Coronavirus has arrived to disrupt our lives and its consequences are still unknown. Between enormous restrictions and uncertainty, the global advertising industry seems to be doing both, slowing down in some verticals and pivoting in others.
With key industry events being canceled, giants like Apple dealing with supply chain issues and the current consumer demand decreasing, companies are forecasting losses and many of them have put advertising budgets on hold. However the outcome of this crisis in the long-term is hard to predict.
While the travel industry (and therefore the travel advertising industry) is under enormous economic pressure, other companies like Microsoft or Slack seem to have an opportunity to increase their revenue by offering products useful for people to adapt to the new circumstances. This will certainly reflect on their advertising.
Although online publishers have already made it clear that coronavirus is starting to take a hit on ad revenues and uncertainty and fear are affecting the digital ecosystem, some analysts believe the impact could be short-lived. In fact, the flexibility of the digital ad industry and its agility are both great advantages when it comes not just to adapt and survive the situation, but also to normalize it. For instance, programming and budgets can be easily modified ad hoc and now that people are forced to spend more time at home,
brands are shifting ad spending from offline media to online.
However, Facebook predicted that the advertising spending will be lower in travel, retail, consumer packaged goods and entertainment, which make up approximately 30% to 45% of their total revenue. Also, Google estimates a 15% decline in travel ad revenue in the first quarter and a 20% drop in the second quarter and some businesses have cut digital budgets by more than 50% or even put a full stop on them.

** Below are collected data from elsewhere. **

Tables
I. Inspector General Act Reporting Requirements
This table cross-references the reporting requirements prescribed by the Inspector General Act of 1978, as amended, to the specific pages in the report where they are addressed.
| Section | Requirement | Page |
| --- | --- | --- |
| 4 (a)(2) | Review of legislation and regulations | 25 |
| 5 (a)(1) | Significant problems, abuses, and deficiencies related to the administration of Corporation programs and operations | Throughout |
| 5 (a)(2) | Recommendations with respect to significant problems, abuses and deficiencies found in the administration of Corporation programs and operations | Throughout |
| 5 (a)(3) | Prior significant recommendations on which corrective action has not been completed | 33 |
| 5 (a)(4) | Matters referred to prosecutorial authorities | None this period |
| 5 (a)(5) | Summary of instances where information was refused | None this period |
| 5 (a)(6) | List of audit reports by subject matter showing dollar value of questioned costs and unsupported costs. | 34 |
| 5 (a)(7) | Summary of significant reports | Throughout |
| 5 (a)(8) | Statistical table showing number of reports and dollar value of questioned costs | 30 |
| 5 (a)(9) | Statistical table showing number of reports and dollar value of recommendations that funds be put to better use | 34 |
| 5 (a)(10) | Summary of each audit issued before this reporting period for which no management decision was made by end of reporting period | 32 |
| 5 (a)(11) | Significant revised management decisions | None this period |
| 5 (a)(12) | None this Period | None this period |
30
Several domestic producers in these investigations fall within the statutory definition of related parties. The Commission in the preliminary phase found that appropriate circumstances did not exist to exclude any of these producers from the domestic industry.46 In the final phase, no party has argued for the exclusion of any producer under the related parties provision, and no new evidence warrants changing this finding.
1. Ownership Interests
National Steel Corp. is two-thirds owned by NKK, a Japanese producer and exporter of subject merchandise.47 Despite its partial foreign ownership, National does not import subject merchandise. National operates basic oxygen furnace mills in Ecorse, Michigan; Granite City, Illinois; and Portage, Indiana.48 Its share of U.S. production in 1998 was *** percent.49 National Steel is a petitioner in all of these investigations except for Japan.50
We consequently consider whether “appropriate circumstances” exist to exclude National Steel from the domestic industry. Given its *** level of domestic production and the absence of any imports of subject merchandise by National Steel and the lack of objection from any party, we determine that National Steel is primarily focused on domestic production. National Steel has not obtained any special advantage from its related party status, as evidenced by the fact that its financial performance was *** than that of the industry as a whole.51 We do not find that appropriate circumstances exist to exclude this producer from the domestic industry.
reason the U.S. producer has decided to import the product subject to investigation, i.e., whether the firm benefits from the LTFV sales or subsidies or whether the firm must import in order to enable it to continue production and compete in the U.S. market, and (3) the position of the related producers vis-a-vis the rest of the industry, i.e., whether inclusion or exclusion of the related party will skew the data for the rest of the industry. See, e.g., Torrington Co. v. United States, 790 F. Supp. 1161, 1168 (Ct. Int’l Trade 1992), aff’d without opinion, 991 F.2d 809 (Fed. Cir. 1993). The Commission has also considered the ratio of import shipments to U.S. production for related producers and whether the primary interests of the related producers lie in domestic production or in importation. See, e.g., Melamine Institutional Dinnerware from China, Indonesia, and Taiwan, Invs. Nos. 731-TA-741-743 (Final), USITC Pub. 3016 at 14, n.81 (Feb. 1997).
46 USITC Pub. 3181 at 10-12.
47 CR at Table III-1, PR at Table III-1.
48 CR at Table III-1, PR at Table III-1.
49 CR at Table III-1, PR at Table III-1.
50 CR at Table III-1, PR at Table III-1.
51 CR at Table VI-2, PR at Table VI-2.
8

Now, looking back at previous crisis experiences, it makes sense to think that we might see an uptick in verticals like food or grocery delivery and CPG as soon as the panic is over. Also utility, live-streaming and e-commerce are meant to grow. The way consumers interact with the world is different in a global crisis. Their habits are changing and so does the way they consume digital media, including which channels they use. That also affects the way they buy products and services and, therefore, the customer journey too.
Despite all these considerations, the only valid conclusion so far, is that we are facing an extraordinary situation where industries, brands, companies, advertisers and publishers are compelled to change the way they operate, sell and advertise their products and service to avoid a deeper crisis. Yet, this might not be entirely possible and depending on how the different scenarios evolve, we might end up facing another economic crisis.
If that’s the case, then luxury products and services and industries related to health, pharma and vices like alcohol, will grow and the digital advertising industry will have to adapt to the changes like it’s already doing. Evolution is the key to survival, whether we are talking about a virus or it’s consequences.